Warsaw ghetto uprising leader honoured at funeral
Marek Edelman, the last surviving leader of the 1943 ghetto uprising, died last week at the age of 90.Warsaw -- Senior Polish and Jewish leaders joined hundreds of people Friday at the funeral of Marek Edelman, the last commander of the doomed 1943 Warsaw ghetto uprising against Nazi Germany.
Edelman died last week at the age of 90. His death has been seen as the passing of an era in Polish history.
"He thought any manifestation of hatred in public life was the greatest evil and he condemned it at every step," Poland's first democratically elected post-communist prime minister Tadeusz Mazowiecki told mourners.
About 1,000 people gathered in brilliant autumn sunshine at the foot of the black stone monument in Warsaw honouring Jewish ghetto fighters, unveiled in 1948 near the site of their last battle.
In front of it, flames burned in a huge seven-armed menorah, one of the oldest symbols of the Jewish faith.
President Lech Kaczynski, Prime Minister Donald Tusk as well as Polish anti-communist icon and Nobel Peace Prize winner Lech Walesa attended.
"Marek was an example," Adam Michnik, a leading communist-era Polish dissident told the crowd. Edelman stood up for human rights, travelling to besieged Sarajevo, supporting gay rights and the rights of people with AIDS, Michnik said.
"I've come to say goodbye to a great man," Magda Wanielista, a 17-year-old Warsaw school student told AFP. "I have enormous respect for him, for his courage. He was a great example to many people."
In a nod to Edelman, mourners carried yellow tulips and plastic daffodils.
"Marek Edelman always laid daffodils at the ghetto uprising monument every April 19. But they are spring flowers," said Lukasz, 31, explaining the plastic flowers.
The cortege was later to go to Warsaw's Jewish cemetery, where Edelman was to be laid to rest alongside his comrades.
Edelman passed away October 2 in Warsaw at the presumed age of 90. Because he was orphaned, his exact date of birth is unknown. His identity documents bore the birth date January 1, 1919.

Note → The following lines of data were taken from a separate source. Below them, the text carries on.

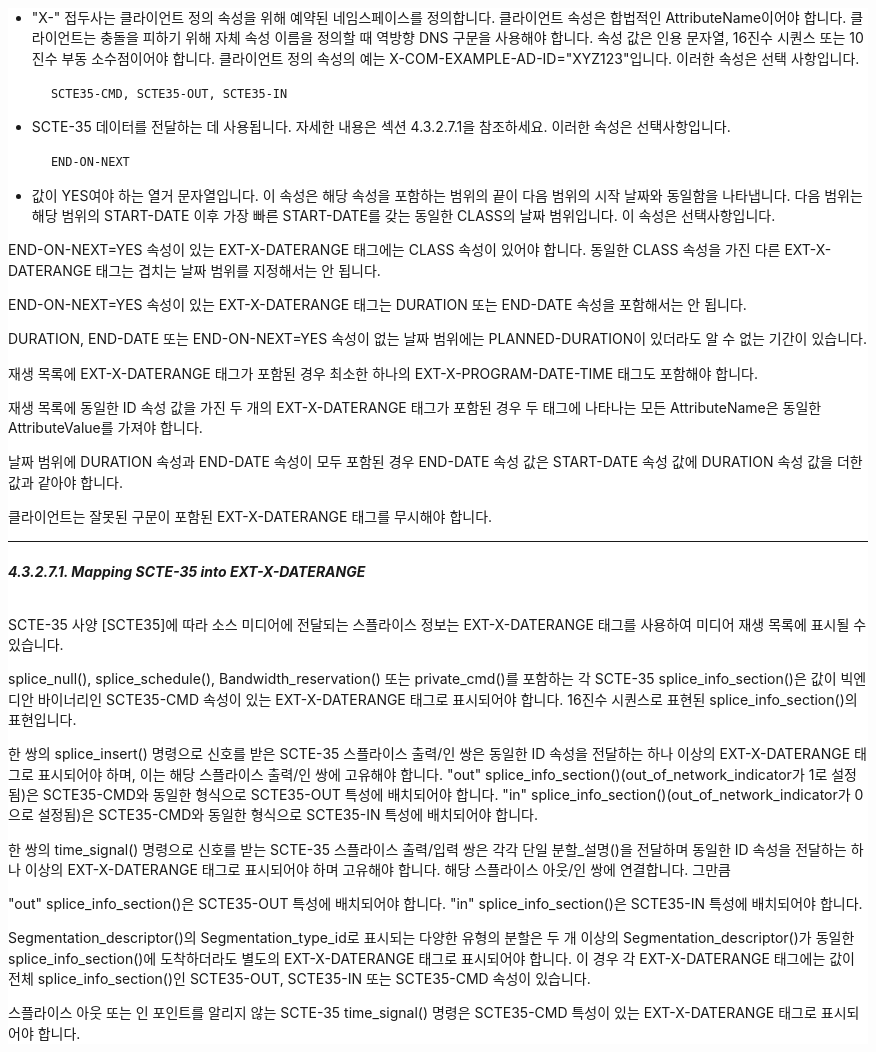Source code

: - "X-" 접두사는 클라이언트 정의 속성을 위해 예약된 네임스페이스를 정의합니다. 클라이언트 속성은 합법적인 AttributeName이어야 합니다. 클라이언트는 충돌을 피하기 위해 자체 속성 이름을 정의할 때 역방향 DNS 구문을 사용해야 합니다. 속성 값은 인용 문자열, 16진수 시퀀스 또는 10진수 부동 소수점이어야 합니다. 클라이언트 정의 속성의 예는 X-COM-EXAMPLE-AD-ID="XYZ123"입니다. 이러한 속성은 선택 사항입니다.

```text
      SCTE35-CMD, SCTE35-OUT, SCTE35-IN
```

- SCTE-35 데이터를 전달하는 데 사용됩니다. 자세한 내용은 섹션 4.3.2.7.1을 참조하세요. 이러한 속성은 선택사항입니다.

```text
      END-ON-NEXT
```

- 값이 YES여야 하는 열거 문자열입니다. 이 속성은 해당 속성을 포함하는 범위의 끝이 다음 범위의 시작 날짜와 동일함을 나타냅니다. 다음 범위는 해당 범위의 START-DATE 이후 가장 빠른 START-DATE를 갖는 동일한 CLASS의 날짜 범위입니다. 이 속성은 선택사항입니다.

END-ON-NEXT=YES 속성이 있는 EXT-X-DATERANGE 태그에는 CLASS 속성이 있어야 합니다. 동일한 CLASS 속성을 가진 다른 EXT-X-DATERANGE 태그는 겹치는 날짜 범위를 지정해서는 안 됩니다.

END-ON-NEXT=YES 속성이 있는 EXT-X-DATERANGE 태그는 DURATION 또는 END-DATE 속성을 포함해서는 안 됩니다.

DURATION, END-DATE 또는 END-ON-NEXT=YES 속성이 없는 날짜 범위에는 PLANNED-DURATION이 있더라도 알 수 없는 기간이 있습니다.

재생 목록에 EXT-X-DATERANGE 태그가 포함된 경우 최소한 하나의 EXT-X-PROGRAM-DATE-TIME 태그도 포함해야 합니다.

재생 목록에 동일한 ID 속성 값을 가진 두 개의 EXT-X-DATERANGE 태그가 포함된 경우 두 태그에 나타나는 모든 AttributeName은 동일한 AttributeValue를 가져야 합니다.

날짜 범위에 DURATION 속성과 END-DATE 속성이 모두 포함된 경우 END-DATE 속성 값은 START-DATE 속성 값에 DURATION 속성 값을 더한 값과 같아야 합니다.

클라이언트는 잘못된 구문이 포함된 EXT-X-DATERANGE 태그를 무시해야 합니다.

---
###### **4.3.2.7.1.  Mapping SCTE-35 into EXT-X-DATERANGE**

SCTE-35 사양 \[SCTE35\]에 따라 소스 미디어에 전달되는 스플라이스 정보는 EXT-X-DATERANGE 태그를 사용하여 미디어 재생 목록에 표시될 수 있습니다.

splice\_null\(\), splice\_schedule\(\), Bandwidth\_reservation\(\) 또는 private\_cmd\(\)를 포함하는 각 SCTE-35 splice\_info\_section\(\)은 값이 빅엔디안 바이너리인 SCTE35-CMD 속성이 있는 EXT-X-DATERANGE 태그로 표시되어야 합니다. 16진수 시퀀스로 표현된 splice\_info\_section\(\)의 표현입니다.

한 쌍의 splice\_insert\(\) 명령으로 신호를 받은 SCTE-35 스플라이스 출력/인 쌍은 동일한 ID 속성을 전달하는 하나 이상의 EXT-X-DATERANGE 태그로 표시되어야 하며, 이는 해당 스플라이스 출력/인 쌍에 고유해야 합니다. "out" splice\_info\_section\(\)\(out\_of\_network\_indicator가 1로 설정됨\)은 SCTE35-CMD와 동일한 형식으로 SCTE35-OUT 특성에 ​​배치되어야 합니다. "in" splice\_info\_section\(\)\(out\_of\_network\_indicator가 0으로 설정됨\)은 SCTE35-CMD와 동일한 형식으로 SCTE35-IN 특성에 배치되어야 합니다.

한 쌍의 time\_signal\(\) 명령으로 신호를 받는 SCTE-35 스플라이스 출력/입력 쌍은 각각 단일 분할\_설명\(\)을 전달하며 동일한 ID 속성을 전달하는 하나 이상의 EXT-X-DATERANGE 태그로 표시되어야 하며 고유해야 합니다. 해당 스플라이스 아웃/인 쌍에 연결합니다. 그만큼

"out" splice\_info\_section\(\)은 SCTE35-OUT 특성에 ​​배치되어야 합니다. "in" splice\_info\_section\(\)은 SCTE35-IN 특성에 배치되어야 합니다.

Segmentation\_descriptor\(\)의 Segmentation\_type\_id로 표시되는 다양한 유형의 분할은 두 개 이상의 Segmentation\_descriptor\(\)가 동일한 splice\_info\_section\(\)에 도착하더라도 별도의 EXT-X-DATERANGE 태그로 표시되어야 합니다. 이 경우 각 EXT-X-DATERANGE 태그에는 값이 전체 splice\_info\_section\(\)인 SCTE35-OUT, SCTE35-IN 또는 SCTE35-CMD 속성이 있습니다.

스플라이스 아웃 또는 인 포인트를 알리지 않는 SCTE-35 time\_signal\(\) 명령은 SCTE35-CMD 특성이 있는 EXT-X-DATERANGE 태그로 표시되어야 합니다.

He was the last surviving leader of the valiant 1943 ghetto uprising. "We knew perfectly well that there was no way we could win," Edelman told AFP in a 2008 interview.
"It was a symbol of the fight for freedom. A symbol of standing up to Nazism, and of not giving in," he said.
Against all odds, the insurrection lasted three weeks, until the Nazis razed the ghetto.
Edelman escape the Nazi onslaught and a little over a year later took part in the ill-fated 1944 Warsaw uprising, ordered by Poland's London-based government-in-exile.
Unlike most other Polish-Jewish Holocaust survivors, he did not emigrate to Israel after the war.
"Someone had to stay to watch over all those who died here," he said later.
Edelman, who studied medicine and became a respected cardiologist, joined the underground anti-communist opposition in the 1970s.
He won a seat in parliament in elections in 1989 which sped the peaceful demise of the communist regime, serving until 1993.
Until his death, Edelman was an outspoken critic of racism, xenophobia and anti-Semitism.